MB: I read that you travelled around the country backpacking. Sort of an adventure that would be a fun experience for anyone. Do you think you would ever try to attempt that sort of same path that you took, but only this time while touring with music in the areas that you had stopped along the way when you were younger? JK: Oh, wow. I don’t know. I was a young man then. A lot of it was just… I was really poor. I don’t know. [laugh] I don’t know if I’d ever do that again. I used to walk a lot. Now I like driving. I still like walking, I shouldn’t say that. That was just kind of a… I don’t know… something to do.
MB: You also made your way overseas with your travelling. Is there any place in particular that you would absolutely just love to go back to as an adult…or more adult that you are now… just a different standpoint that you have now and see it from a different perspective? JK: Yeah. Definitely. When I went to Europe, me and my buddy just one-way tickets. I think it was like some country airlines for like $400. And we stayed there for about 10 months. MB: wow! JK: we didn’t have any money, but Barcelona was the city. We flew into Madrid and stayed there for a while and then wound up in Barcelona.

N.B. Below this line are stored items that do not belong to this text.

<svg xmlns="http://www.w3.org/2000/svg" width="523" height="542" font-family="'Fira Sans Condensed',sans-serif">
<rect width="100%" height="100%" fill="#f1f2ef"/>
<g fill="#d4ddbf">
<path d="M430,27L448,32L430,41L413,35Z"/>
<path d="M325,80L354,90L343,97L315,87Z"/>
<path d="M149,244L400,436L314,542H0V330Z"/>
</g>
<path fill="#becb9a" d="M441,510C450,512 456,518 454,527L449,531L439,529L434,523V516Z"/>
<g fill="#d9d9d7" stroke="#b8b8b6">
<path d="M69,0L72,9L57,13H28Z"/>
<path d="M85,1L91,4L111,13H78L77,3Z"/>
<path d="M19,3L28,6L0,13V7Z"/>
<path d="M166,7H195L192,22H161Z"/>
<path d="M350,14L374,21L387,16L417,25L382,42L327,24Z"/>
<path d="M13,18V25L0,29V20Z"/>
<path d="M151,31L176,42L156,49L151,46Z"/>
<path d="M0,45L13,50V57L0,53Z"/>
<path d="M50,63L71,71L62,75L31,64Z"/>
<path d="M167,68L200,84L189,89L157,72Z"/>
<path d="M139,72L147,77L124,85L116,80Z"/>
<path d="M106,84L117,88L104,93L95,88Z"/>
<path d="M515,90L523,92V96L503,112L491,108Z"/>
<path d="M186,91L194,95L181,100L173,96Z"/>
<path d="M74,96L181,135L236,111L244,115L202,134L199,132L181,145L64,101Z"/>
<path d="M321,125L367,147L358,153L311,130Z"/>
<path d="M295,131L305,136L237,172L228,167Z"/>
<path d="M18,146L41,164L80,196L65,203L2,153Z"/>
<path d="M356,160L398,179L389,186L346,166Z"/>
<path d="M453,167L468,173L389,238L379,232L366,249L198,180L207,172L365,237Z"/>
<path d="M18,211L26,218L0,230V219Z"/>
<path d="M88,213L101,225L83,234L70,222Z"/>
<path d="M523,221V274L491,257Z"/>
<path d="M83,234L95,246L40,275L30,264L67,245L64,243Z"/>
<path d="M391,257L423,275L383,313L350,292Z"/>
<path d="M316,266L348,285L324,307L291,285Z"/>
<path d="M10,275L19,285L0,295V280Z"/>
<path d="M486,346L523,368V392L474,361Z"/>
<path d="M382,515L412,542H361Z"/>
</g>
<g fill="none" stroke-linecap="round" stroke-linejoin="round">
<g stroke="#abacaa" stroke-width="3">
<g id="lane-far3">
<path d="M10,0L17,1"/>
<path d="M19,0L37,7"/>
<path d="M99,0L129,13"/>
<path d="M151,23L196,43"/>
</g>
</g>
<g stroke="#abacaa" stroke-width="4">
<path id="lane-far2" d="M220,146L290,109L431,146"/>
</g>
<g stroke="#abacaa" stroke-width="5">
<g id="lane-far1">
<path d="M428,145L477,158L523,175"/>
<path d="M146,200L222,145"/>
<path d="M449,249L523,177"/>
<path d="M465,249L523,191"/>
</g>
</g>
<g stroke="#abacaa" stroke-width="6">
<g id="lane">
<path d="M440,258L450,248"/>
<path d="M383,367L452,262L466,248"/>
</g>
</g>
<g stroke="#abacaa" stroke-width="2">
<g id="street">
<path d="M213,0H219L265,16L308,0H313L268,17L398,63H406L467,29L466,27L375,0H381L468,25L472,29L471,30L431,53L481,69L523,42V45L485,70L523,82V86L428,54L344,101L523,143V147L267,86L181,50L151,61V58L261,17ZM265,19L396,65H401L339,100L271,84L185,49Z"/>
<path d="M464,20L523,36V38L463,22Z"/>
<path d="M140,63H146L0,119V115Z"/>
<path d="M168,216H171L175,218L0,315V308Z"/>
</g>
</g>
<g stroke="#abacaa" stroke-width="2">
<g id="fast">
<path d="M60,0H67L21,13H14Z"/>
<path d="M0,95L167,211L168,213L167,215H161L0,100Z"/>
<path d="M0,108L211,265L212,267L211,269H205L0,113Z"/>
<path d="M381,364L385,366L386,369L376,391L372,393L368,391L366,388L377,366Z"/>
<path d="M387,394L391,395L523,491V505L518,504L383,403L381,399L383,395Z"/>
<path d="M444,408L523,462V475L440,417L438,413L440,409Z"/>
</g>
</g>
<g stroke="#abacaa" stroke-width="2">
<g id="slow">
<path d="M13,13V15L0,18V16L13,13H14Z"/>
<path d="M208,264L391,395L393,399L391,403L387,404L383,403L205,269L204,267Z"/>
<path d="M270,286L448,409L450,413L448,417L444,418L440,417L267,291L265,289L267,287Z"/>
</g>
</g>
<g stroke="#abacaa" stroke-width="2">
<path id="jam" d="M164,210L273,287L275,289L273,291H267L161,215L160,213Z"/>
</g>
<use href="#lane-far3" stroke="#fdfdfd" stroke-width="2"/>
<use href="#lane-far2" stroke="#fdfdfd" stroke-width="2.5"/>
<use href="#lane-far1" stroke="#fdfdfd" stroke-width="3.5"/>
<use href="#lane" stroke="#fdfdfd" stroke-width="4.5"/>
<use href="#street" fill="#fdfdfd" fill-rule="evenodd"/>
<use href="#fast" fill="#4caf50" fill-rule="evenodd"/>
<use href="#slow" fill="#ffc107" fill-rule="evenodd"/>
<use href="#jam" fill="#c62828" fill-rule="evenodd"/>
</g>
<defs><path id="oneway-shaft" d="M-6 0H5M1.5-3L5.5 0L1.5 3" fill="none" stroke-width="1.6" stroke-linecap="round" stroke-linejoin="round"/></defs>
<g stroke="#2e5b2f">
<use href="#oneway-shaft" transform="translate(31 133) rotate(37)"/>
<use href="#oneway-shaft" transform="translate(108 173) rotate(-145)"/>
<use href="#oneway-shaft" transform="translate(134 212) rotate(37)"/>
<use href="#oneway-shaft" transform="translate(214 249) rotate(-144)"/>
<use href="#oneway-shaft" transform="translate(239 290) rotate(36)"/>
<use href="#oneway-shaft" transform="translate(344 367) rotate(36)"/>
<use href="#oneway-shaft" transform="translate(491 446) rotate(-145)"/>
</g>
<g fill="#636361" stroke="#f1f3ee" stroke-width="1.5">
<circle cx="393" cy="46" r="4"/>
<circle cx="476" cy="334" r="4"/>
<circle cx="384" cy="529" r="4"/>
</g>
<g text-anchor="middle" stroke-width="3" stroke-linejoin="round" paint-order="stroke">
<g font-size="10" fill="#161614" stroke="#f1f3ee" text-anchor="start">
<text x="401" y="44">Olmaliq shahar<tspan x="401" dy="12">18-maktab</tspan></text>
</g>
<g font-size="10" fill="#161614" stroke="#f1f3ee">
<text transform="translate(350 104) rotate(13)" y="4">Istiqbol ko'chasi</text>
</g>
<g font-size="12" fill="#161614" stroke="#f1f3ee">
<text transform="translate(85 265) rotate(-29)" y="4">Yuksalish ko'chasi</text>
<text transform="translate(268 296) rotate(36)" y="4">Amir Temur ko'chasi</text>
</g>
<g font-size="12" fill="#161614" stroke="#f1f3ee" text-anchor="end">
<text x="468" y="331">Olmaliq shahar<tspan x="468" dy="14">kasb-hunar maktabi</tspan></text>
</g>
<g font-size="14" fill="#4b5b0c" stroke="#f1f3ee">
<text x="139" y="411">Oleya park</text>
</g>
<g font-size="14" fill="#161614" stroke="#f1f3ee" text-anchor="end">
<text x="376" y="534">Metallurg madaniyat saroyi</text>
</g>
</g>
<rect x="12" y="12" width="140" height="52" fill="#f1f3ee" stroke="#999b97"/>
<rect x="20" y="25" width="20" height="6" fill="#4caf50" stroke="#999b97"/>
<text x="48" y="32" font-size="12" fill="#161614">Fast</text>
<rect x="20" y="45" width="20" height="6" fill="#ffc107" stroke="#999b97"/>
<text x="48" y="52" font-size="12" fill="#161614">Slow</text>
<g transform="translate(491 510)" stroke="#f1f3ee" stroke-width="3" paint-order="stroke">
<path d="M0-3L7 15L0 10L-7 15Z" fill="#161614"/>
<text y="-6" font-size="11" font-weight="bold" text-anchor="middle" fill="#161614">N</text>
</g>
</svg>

And I met a dear group of friends that I think about all the time. If I could ever… yeah… if I could ever go back to Barcelona. There’s a piece of me that’s still there. For sure. It’s a beautiful city. MB: I’ve never been there. Paris is my city in Europe. JK: I never got to go to Paris. I never got up there. I was pretty much in Spain and Italy. Then my brother had a kid, so I had to go home and meet my niece. MB: Nice! So, when you were in Italy, did you ever make it all the way down to Rome? JK: Yeah, I flew out of Rome actually. Yeah. Spent a night in the Vatican drinking a box of wine while waiting for our flight at like 5:00 in the morning. MB: Hopefully you will make it back over to Barcelona. JK: oh yeah! I hope so.
MB: that was my last question, but I look forward to hearing you play this Sunday night in Indianapolis at the Hi-Fi Indy. I’ll be there to take photos. JK: Cool! Make sure you say hi! MB: Thank you so much for your time. JK: Yeah. Thank you for the thoughtful questions. See ya on Sunday!